On Friday 24 September 2010 19:09:43 Vernon Mauery wrote:I looked into this and tested it on some hardware, but it doesn't work.
After more digging and poking, it looks like the reason is that the port
IO address is not within the x86 standard port IO range.
I tried something like this:
addr = ioread32(&rtl_table->cmd_port_address);
plen = rtl_cmd_width/8;
if (rtl_cmd_type == RTL_ADDR_TYPE_MMIO)
rtl_cmd_addr = ioremap(addr, plen);
else
rtl_cmd_addr = ioport_map(addr, plen);
RTL_DEBUG("rtl_cmd_addr = %#llx\n", (u64)rtl_cmd_addr);
It printed out that rtl_cmd_addr was 0, meaning the ioport_map failed.

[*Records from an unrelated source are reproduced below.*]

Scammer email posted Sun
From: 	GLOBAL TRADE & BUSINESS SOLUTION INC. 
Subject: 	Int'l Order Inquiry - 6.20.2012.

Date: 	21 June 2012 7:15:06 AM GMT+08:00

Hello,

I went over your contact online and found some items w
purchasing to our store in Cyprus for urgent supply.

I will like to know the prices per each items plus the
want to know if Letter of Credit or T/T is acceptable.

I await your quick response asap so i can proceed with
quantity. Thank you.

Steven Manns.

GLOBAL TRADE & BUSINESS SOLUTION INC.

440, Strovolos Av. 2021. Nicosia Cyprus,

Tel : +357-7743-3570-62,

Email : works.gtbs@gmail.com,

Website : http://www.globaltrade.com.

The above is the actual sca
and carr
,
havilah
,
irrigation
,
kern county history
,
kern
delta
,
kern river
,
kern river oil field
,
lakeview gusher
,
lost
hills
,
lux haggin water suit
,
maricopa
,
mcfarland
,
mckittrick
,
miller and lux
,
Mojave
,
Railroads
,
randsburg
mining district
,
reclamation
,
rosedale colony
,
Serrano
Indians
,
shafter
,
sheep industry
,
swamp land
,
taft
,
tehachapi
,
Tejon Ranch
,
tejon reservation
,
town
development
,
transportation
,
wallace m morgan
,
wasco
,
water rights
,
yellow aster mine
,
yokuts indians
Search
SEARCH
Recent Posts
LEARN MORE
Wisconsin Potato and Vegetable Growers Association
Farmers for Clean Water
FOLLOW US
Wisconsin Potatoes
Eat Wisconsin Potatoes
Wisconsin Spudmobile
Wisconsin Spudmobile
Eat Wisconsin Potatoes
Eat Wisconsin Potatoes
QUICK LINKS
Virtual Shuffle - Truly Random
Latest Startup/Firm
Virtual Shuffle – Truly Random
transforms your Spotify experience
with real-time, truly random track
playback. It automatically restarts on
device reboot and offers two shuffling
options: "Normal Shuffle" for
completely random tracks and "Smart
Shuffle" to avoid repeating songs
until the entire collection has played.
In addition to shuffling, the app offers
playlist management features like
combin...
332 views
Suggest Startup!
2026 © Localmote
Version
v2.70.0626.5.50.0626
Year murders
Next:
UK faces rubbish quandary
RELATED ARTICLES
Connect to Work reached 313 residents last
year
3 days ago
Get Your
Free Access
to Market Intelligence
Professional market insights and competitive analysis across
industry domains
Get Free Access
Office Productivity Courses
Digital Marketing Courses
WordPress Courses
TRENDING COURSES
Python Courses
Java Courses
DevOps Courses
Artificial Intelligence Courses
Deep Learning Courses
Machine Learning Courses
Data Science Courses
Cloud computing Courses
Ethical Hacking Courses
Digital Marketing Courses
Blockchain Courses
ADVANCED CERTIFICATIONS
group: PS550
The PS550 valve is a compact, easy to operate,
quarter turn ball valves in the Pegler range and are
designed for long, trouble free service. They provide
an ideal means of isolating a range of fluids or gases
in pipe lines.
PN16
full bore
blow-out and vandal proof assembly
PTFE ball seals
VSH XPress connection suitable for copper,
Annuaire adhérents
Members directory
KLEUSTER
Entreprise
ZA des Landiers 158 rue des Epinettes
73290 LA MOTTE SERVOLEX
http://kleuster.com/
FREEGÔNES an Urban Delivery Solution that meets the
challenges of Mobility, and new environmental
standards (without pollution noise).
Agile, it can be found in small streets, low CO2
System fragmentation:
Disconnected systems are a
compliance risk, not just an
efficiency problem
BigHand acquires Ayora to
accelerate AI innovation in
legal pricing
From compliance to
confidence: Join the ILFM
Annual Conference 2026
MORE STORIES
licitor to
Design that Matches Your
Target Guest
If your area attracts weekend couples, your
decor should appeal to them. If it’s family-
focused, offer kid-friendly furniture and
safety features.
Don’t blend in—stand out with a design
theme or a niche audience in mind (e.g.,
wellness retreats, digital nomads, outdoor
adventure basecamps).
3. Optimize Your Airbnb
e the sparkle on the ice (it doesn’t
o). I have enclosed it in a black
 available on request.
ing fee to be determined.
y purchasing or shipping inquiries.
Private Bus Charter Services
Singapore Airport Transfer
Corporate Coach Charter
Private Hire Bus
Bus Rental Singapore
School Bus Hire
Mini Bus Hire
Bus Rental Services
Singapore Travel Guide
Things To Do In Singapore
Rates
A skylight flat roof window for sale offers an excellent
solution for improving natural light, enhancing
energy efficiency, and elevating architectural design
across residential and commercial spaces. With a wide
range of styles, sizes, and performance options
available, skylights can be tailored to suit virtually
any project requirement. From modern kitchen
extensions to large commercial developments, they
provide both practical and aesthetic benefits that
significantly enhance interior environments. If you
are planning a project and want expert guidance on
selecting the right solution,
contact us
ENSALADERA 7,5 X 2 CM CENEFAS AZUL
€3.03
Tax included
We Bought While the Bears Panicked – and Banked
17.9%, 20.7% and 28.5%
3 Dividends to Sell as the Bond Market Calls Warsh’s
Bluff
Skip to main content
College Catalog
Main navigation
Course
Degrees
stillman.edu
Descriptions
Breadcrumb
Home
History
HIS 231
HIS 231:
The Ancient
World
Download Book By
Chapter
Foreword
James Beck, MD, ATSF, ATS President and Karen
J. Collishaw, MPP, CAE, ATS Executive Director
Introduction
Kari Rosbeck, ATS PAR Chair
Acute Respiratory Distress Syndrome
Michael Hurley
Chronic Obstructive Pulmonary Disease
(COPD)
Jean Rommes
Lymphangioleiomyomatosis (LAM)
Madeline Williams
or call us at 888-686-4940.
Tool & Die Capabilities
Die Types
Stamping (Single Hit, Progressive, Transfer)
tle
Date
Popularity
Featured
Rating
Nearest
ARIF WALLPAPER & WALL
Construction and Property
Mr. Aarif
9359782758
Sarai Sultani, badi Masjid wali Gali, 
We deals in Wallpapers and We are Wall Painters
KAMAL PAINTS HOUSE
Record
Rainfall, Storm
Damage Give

After more digging, it turns out that on at least one of the machines
this code is targeted for, the port IO address (from the first line
above) is 0x40000. Even if this did get mapped, the IO_COND macro would
target it for MMIO access instead of PIO access. So I don't think I can
use this method (even though it did make my code a lot nicer to read).
Any suggestions?
That seems really strange. I thought the inb/outb instructions could not
actually operate on addresses above 0x10000 at all, since they take a 16
bit address operand (DX register). Passing 0x40000 into inb should have the
same effect as zero AFAICT, which means that your existing code should not
work either.
For non-x86 architectures, I would recommend defining HAVE_ARCH_PIO_SIZE
and setting PIO_RESERVED to a higher value.